In traditional Chinese medicine, eucommia bark has sweet, warm properties. It is associated with the liver and kidneys, and is considered the primary herb used to increase yang functions in the body. Eucommia bark strengthens the bones and muscles, heals injured and weakened tissues, and can treat lower back and leg pain, stiffness and arthritis.

In addition to its healing effects, eucommia has the ability to lower blood pressure; most Chinese formulas used to lower blood pressure contain at least some amount of eucommia. It is also given to pregnant women to calm the fetus and prevent miscarriage.

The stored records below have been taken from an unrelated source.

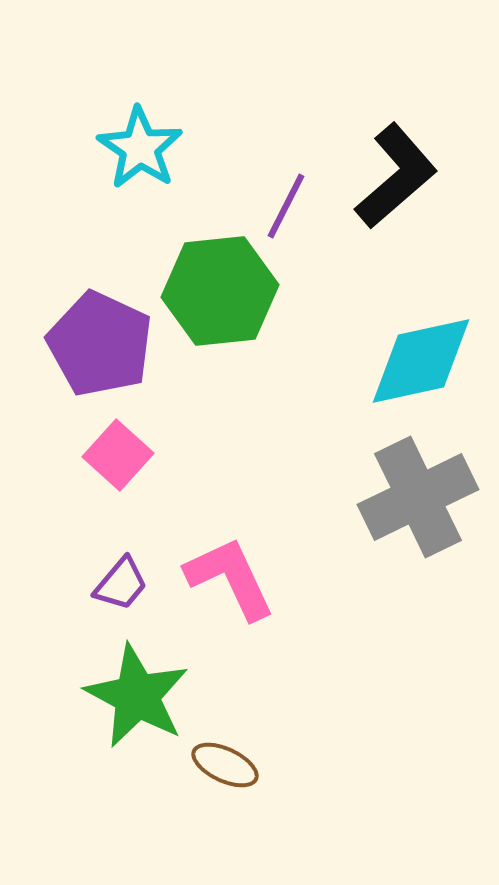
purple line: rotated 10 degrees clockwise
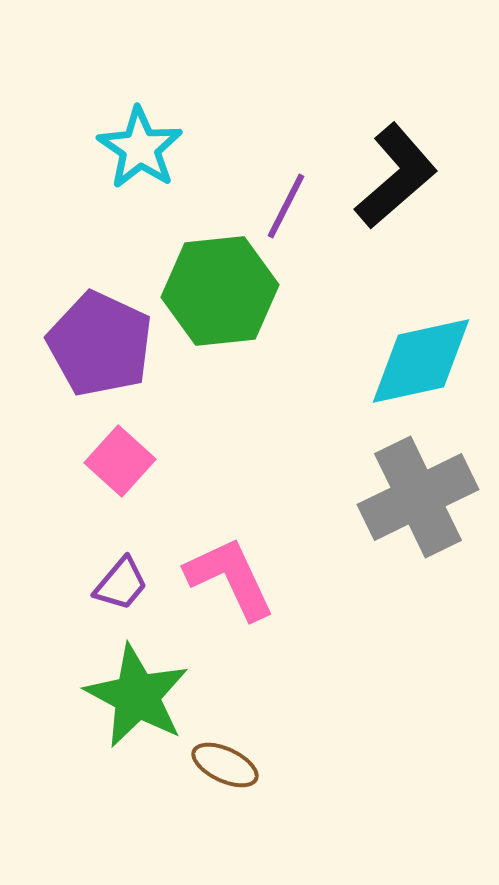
pink square: moved 2 px right, 6 px down
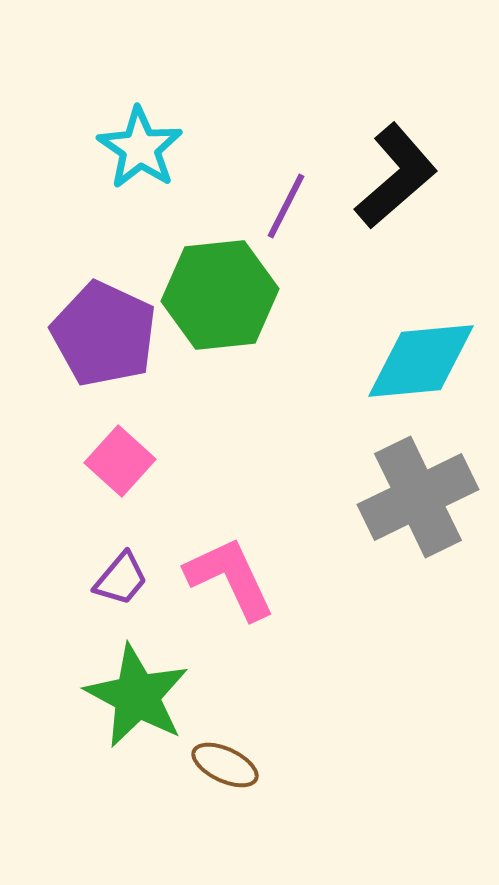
green hexagon: moved 4 px down
purple pentagon: moved 4 px right, 10 px up
cyan diamond: rotated 7 degrees clockwise
purple trapezoid: moved 5 px up
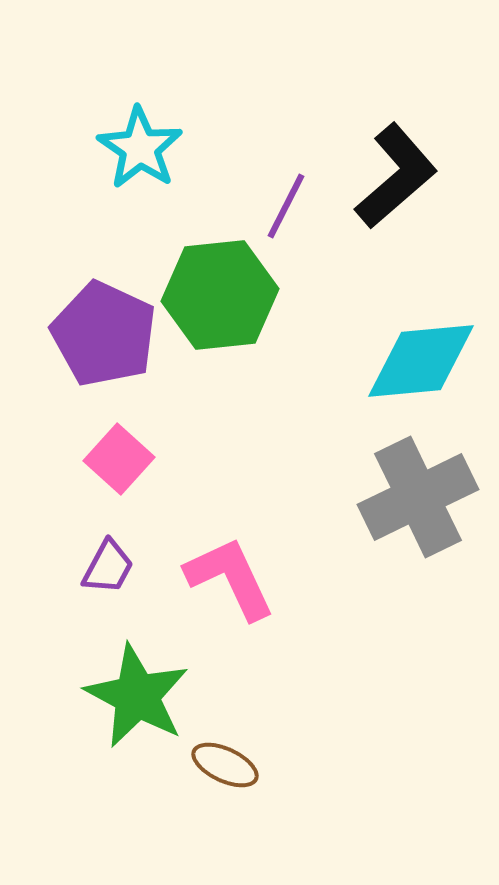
pink square: moved 1 px left, 2 px up
purple trapezoid: moved 13 px left, 12 px up; rotated 12 degrees counterclockwise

How much eucommia bark should I take?

The traditional amount of eucommia bark is 10-15 grams, boiled in water for oral use.

What forms of eucommia bark are available?

Dried eucommia bark may be available in some specialty stores. You are more likely to find it as a decoction, or as part of a formula containing other herbs.

What can happen if I take too much eucommia bark? Are there any interactions I should be aware of? What precautions should I take?

As of this writing, there are no known side effects associated with eucommia, nor are there any reports of toxicity due to overdose. However, because eucommia has an effect on blood pressure, patients taking blood pressure medications should consult with their health care provider before taking eucommia or formulas that contain it.

As always, consult with a qualified, licensed health care provider before taking eucommia or any other herbal remedy or dietary supplement.

References

  • Chen LJ, Hu TW, Huang LC. A protocol toward multiplication of the medicinal tree Eucommia ulmoides Oliver. In Vitro Cell De Biol 1995; 31P(4):193-198.
  • Davidson T. Eucommia. Gale Encyclopedia of Alternative Medicine. Gale Group, 2001.
  • Foster S, Chongxi Y. Herbal Emissaries: Bringing Chinese Herbs to the West. Rochester, VT: Healing Arts Press, 1992.
  • Hsieh C, Yen GC. Antioxidant actions of du zhong (Eucommia ulmoides Oliv.) toward oxidative damage in biomolecules. Life Sciences 2000; 66(15):1387—400.
  • Teeguarden R. Radiant Health: The Ancient Wisdom of the Chinese Tonic Herbs. New York: Warner Books, 1998, pp. 164-167.